Composer Eric Whitacre on his writing process and combining words and music

The choral conductor and composer tells Freya Parr about his compositional methods and how he still uses pencil and paper

Composer and choral conductor Eric Whitacre

Eric Whitacre’s music is hugely popular with both amateur and professional choirs. Renowned for his digital projects, he has created an 8,000-strong online ‘Virtual Choir’ and collaborated with scientists to create Deep Field, a work for orchestra, choir and phones. The Sacred Veil will be performed across Europe in 2020. He recently released ‘Sing Gently’, a new work for virtual choir.

He spoke to BBC Music Magazine‘s Freya Parr for the Meet the Composer column in the Christmas 2019 issue.

‘My imagination is more visual than sonic. Everything I write has a cinematic approach, because there are few art forms as moving and visceral as movies. It’s extraordinary what a great film score can do. When I’m conducting my work, I endlessly use visual metaphors.

I started conducting because I wanted to get the music as close as possible to how I imagined it. I always found it excruciating sitting in the audience and watching someone else conduct my music. In the case of The Sacred Veil [a eulogy to a friend’s late wife], it’s such a personal piece that I desperately don’t want to be there if someone else is conducting. They’re more than welcome to perform it, but I’ll be far, far away.
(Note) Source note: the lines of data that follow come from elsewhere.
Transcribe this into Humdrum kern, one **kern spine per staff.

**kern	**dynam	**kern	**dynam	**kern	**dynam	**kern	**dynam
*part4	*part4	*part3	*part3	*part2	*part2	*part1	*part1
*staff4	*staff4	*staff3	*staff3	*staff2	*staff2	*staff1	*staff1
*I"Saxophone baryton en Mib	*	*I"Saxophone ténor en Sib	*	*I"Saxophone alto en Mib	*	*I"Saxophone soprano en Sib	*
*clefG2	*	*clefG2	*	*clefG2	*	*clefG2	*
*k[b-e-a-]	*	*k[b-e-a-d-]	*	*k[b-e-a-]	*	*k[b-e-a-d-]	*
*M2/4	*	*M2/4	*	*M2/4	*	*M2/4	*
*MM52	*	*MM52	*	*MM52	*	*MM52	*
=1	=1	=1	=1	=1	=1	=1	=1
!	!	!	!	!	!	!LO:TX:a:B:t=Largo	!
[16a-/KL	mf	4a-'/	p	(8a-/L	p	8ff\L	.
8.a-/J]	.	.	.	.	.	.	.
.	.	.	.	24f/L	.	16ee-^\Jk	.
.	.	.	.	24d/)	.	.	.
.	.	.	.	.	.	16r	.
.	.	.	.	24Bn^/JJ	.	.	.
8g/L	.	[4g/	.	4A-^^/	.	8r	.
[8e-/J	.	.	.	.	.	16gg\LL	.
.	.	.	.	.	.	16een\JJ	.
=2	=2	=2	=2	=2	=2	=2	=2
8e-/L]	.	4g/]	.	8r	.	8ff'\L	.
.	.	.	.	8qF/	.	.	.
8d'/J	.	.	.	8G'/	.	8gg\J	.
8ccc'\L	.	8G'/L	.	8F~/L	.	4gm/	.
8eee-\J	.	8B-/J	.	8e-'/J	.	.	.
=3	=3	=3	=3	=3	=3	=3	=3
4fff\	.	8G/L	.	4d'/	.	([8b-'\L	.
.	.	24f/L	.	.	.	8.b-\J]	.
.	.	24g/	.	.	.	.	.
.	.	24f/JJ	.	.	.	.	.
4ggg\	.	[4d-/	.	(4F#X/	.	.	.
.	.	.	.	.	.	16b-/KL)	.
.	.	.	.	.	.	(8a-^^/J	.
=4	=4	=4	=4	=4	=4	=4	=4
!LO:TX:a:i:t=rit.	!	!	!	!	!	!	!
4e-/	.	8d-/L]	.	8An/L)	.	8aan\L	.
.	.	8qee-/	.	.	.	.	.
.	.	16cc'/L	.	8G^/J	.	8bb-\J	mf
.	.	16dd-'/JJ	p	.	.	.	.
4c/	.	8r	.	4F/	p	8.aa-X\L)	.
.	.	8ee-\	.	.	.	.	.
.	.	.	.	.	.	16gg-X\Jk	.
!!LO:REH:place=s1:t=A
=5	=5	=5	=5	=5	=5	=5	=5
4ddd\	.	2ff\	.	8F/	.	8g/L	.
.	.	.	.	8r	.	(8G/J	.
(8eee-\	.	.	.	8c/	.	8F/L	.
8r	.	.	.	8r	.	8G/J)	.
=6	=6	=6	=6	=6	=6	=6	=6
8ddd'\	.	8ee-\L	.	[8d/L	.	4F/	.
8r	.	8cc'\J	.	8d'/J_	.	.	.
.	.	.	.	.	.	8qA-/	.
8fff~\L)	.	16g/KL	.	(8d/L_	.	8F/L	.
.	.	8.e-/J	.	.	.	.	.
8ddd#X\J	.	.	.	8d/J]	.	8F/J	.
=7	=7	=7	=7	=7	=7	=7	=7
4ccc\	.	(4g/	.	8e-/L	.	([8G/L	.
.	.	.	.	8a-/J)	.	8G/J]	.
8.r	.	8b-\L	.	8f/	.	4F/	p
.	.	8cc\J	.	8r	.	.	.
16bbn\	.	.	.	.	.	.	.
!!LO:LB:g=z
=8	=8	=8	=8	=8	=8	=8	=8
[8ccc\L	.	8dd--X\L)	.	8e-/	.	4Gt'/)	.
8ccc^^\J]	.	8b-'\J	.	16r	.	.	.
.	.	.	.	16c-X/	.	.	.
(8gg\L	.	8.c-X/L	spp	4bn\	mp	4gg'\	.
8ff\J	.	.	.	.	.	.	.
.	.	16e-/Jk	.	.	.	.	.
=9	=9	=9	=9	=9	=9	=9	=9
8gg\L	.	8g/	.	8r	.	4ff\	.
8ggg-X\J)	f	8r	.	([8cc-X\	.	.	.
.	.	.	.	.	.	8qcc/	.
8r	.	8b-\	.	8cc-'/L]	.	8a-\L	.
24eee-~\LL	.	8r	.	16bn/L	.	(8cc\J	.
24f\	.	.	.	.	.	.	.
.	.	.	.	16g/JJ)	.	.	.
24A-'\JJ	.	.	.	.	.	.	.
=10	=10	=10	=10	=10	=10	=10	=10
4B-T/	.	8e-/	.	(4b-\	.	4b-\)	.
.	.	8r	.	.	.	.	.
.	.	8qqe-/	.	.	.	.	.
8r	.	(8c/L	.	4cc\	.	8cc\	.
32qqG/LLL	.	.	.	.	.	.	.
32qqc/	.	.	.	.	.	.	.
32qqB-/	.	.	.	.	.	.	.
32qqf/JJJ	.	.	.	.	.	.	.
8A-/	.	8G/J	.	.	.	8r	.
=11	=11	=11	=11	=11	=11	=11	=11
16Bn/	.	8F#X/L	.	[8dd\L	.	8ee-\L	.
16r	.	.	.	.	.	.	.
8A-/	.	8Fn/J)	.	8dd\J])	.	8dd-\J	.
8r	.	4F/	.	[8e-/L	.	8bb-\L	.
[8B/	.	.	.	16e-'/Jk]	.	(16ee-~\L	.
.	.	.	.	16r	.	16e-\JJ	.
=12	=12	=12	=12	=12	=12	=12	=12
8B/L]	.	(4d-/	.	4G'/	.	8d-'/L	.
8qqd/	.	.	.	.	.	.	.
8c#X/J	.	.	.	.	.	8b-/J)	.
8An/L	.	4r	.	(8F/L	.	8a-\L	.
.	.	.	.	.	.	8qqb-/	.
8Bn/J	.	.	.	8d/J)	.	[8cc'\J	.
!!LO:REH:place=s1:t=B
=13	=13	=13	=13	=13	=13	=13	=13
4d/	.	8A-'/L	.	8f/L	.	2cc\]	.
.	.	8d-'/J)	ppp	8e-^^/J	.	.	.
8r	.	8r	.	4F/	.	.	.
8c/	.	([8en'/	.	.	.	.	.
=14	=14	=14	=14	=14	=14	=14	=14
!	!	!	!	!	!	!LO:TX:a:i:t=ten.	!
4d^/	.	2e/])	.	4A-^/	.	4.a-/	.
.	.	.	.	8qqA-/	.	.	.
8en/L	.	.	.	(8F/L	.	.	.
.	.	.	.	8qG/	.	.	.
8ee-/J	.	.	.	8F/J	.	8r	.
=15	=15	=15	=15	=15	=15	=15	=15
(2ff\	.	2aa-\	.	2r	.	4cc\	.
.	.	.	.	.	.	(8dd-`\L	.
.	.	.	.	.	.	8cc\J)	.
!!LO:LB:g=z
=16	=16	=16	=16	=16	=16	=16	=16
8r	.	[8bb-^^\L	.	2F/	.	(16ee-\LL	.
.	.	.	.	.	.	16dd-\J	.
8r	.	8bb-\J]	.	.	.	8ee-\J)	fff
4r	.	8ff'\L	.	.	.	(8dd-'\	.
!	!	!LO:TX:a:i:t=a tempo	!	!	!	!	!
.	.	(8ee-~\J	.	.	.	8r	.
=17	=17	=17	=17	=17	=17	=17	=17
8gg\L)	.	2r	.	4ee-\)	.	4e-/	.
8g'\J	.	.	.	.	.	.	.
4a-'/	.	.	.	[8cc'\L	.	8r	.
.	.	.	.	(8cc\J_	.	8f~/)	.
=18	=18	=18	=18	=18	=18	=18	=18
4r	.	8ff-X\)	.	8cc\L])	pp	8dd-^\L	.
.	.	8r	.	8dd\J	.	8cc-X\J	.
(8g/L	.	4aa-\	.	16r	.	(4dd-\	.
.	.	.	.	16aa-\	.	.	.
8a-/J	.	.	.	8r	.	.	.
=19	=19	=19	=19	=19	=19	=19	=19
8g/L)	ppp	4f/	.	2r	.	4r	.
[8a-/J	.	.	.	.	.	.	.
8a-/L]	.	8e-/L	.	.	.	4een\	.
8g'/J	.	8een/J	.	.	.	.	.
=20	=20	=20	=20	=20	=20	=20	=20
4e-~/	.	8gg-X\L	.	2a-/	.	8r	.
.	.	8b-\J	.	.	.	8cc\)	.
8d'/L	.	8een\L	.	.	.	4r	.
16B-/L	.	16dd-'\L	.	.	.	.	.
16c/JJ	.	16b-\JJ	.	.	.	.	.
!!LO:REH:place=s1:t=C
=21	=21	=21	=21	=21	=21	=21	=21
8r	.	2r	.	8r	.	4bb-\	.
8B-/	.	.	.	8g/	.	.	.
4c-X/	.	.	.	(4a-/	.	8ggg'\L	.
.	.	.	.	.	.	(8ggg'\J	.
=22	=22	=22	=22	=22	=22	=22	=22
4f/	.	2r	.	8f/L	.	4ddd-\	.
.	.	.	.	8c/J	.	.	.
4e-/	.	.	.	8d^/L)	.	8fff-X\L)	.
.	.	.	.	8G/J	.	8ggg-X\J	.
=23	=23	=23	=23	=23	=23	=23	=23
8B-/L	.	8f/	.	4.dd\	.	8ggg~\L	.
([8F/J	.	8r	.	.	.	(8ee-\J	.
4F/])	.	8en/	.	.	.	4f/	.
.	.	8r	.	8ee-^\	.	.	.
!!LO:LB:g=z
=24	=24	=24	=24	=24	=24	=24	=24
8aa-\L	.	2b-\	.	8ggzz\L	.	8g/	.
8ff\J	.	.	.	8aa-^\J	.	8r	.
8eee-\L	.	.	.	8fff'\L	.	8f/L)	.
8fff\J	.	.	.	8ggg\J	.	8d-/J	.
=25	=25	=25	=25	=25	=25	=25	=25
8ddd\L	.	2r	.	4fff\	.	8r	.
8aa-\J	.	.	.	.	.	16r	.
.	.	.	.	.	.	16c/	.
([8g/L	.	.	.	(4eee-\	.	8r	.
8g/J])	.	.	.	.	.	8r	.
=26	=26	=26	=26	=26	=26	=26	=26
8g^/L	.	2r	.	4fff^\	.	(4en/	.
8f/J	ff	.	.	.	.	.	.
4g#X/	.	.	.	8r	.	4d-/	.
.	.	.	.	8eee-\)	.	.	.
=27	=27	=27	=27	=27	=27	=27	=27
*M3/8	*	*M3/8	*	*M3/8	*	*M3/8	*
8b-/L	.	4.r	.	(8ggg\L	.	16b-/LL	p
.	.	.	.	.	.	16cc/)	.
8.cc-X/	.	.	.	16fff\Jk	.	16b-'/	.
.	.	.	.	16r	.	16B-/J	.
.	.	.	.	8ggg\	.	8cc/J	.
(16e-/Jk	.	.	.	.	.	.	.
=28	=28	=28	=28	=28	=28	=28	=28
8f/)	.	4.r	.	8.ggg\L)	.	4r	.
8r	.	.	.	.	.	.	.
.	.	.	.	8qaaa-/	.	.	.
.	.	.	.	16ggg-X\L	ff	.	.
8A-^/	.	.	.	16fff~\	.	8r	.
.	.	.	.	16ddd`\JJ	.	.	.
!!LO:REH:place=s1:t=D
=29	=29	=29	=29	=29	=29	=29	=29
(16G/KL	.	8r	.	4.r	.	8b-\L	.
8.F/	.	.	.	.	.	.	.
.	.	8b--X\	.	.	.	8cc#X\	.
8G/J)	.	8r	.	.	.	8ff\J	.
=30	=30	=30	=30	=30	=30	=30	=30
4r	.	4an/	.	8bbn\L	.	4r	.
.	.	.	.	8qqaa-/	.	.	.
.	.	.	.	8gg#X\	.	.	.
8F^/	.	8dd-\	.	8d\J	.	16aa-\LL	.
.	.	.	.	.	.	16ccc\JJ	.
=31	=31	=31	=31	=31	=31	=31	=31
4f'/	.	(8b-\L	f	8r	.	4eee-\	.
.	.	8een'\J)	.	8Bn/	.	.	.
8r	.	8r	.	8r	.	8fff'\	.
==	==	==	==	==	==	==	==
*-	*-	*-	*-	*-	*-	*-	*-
I still write everything with a pencil and paper. Ideas flow better, and when I have all the pages laid out in front of me, I can see several minutes of music at a time. This helps me visualise better what the piece is and where it needs to go.

The governing principle of music is structure. I’ve found that no matter how big the screen is, when working on a computer I can never really get a sense of the structure of a piece. Sometimes when I’m listening to music being performed live, I can hear the limitations of those composing programmes on the music – bars have been copied and pasted without any kind of variation, and there’s a sense of ‘page-itis’, where phrases tend to be about the length of a page on screen. It’s so important that words and music are married completely in choral music.

I never understand music where texts are used simply as a vehicle for the notes and are considered secondary. To me, the whole reason we have this art form is to illuminate the poetic word with music. When I’m setting poetry by someone from history – which is usually the case – there’s a beautiful agony to it, because the poetry cannot change. I have to find my path through the structure they’ve already built.’

This article initially featured in the Christmas 2019 issue of BBC Music Magazine.